The North Eastern Province has always been dry. Recent erratic and unpredictable rainfall has only worsened an already challenging situation. The government estimates that more than 50 million domestic animals may die in the region, and that more than 1.4 million people need food relief.

Pastoralists were excited five years ago when a group of NGOs introduced horticulture to the region. “But before long,” says Abdi Tuya, a Kalacha resident,” we discovered that all was useless because monkeys and other animals fed on the crops.”

After the project failed, scientists at the Kenya Arid and Semi-Arid Lands Research Programme, or KASAL for short, heard that the community had a different idea.

Dr. David Miano is the head of KASAL. He says, “They insisted that they wanted to use the water and the land to grow grass to fatten [their] malnourished goats and camels …” The residents wanted to use water from a rare freshwater desert spring to irrigate indigenous grass. The grass would then be used for animal feed. In response, KASAL began to identify indigenous grasses that are drought-tolerant and appropriate for fattening animals. Two years later, thousands of animals that would have died in the drought are still alive.

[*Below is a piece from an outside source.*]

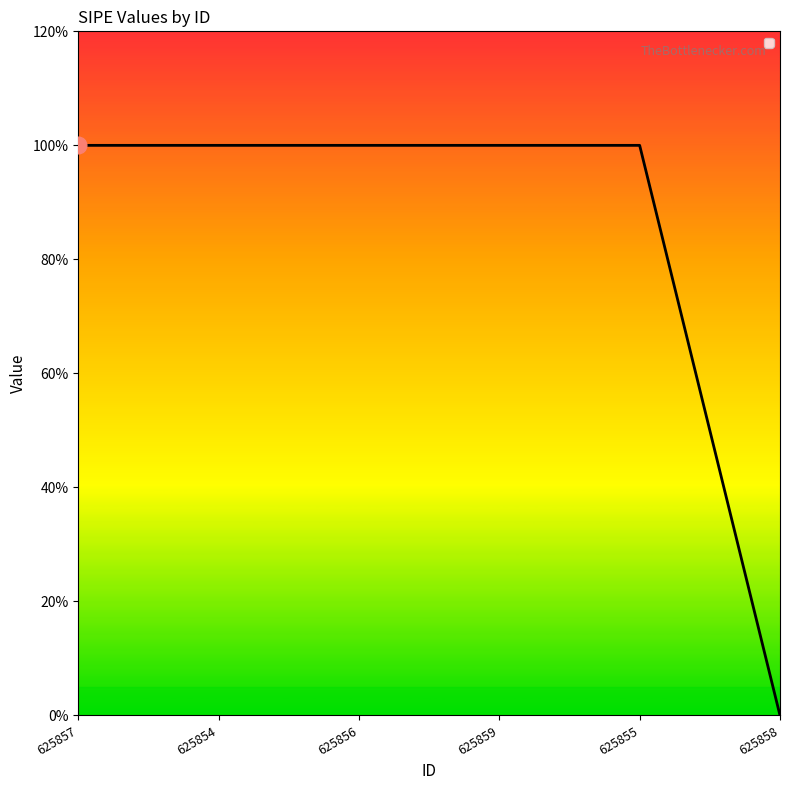

The value at 625854 is 2. True or false?

False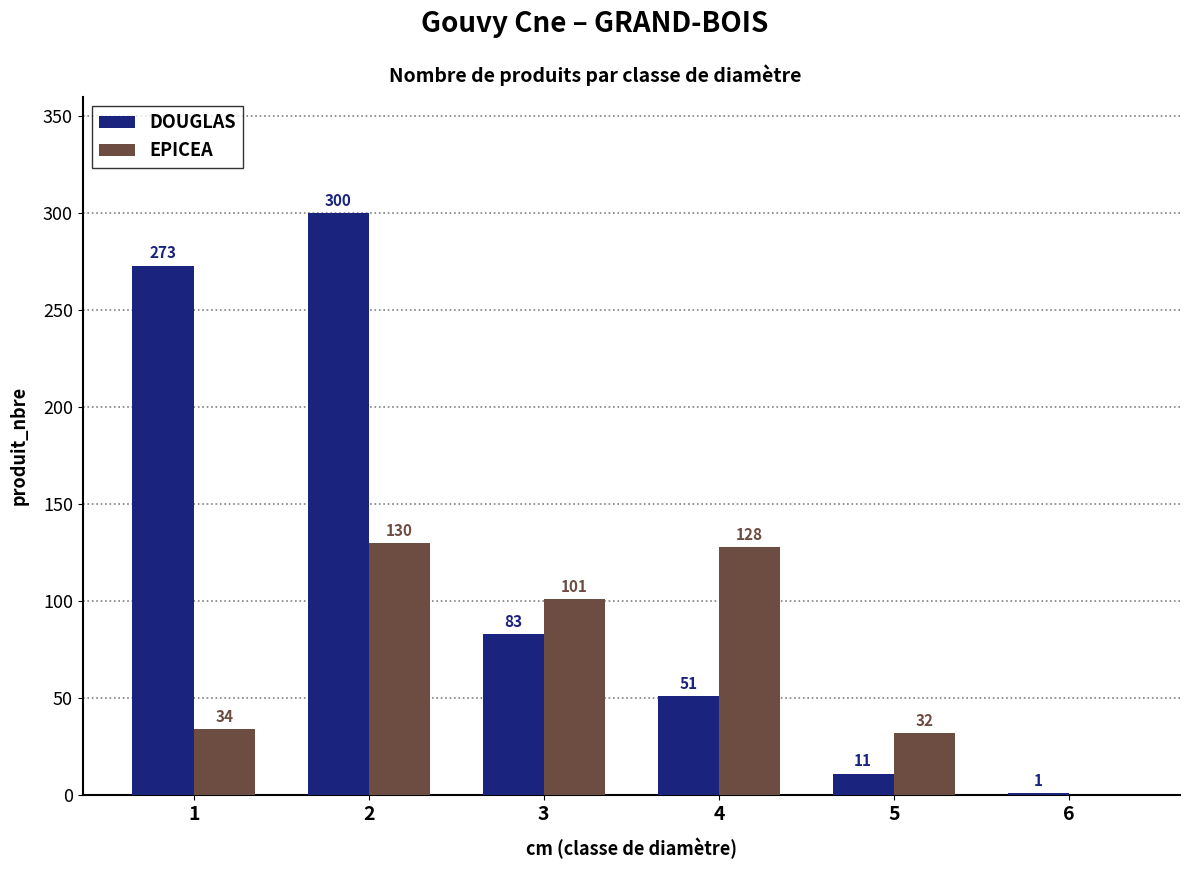

What are all the series names shown in the legend?

DOUGLAS, EPICEA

Home-grown successes like this one have climatologists and African think tanks announcing that African solutions are the only way for the continent to adapt to climate change. Their call came before the recent 17th Conference of the Parties to the United Nations Framework Convention on Climate Change. The conference took place in Durban, South Africa from November 28 to December 9 this year.

Opinions are mixed on how the Durban talks will affect farmers. Patrick Verkooijen is the World Bank’s coordinator for climate-smart agriculture. He says, “This outcome is historic, as this is the first time that UNFCCC adopts a decision on agriculture.”

But many agricultural organizations had pushed for a specific program of work on agriculture. Instead, a working group announced that a decision on agriculture would be made at COP18, to be held in November 2012 in Qatar.

The international farmers’ movement La Via Campesina announced that “no deal is better than a bad deal” in Durban. They want developed nations to commit to at least 50% emissions reduction targets under the Second Commitment Period of the Kyoto Protocol, which would cover 2013-2017.

Back in Kachala, home-grown solutions to climate change have worked. Before the pastoralists proposed their own solution, their only alternative would have been to slaughter their animals. But now, says Abdi Tuya, “Grass farming is the best thing that happened to me … In the past year, I have been able to save up to 80 goats that were succumbing to the drought.”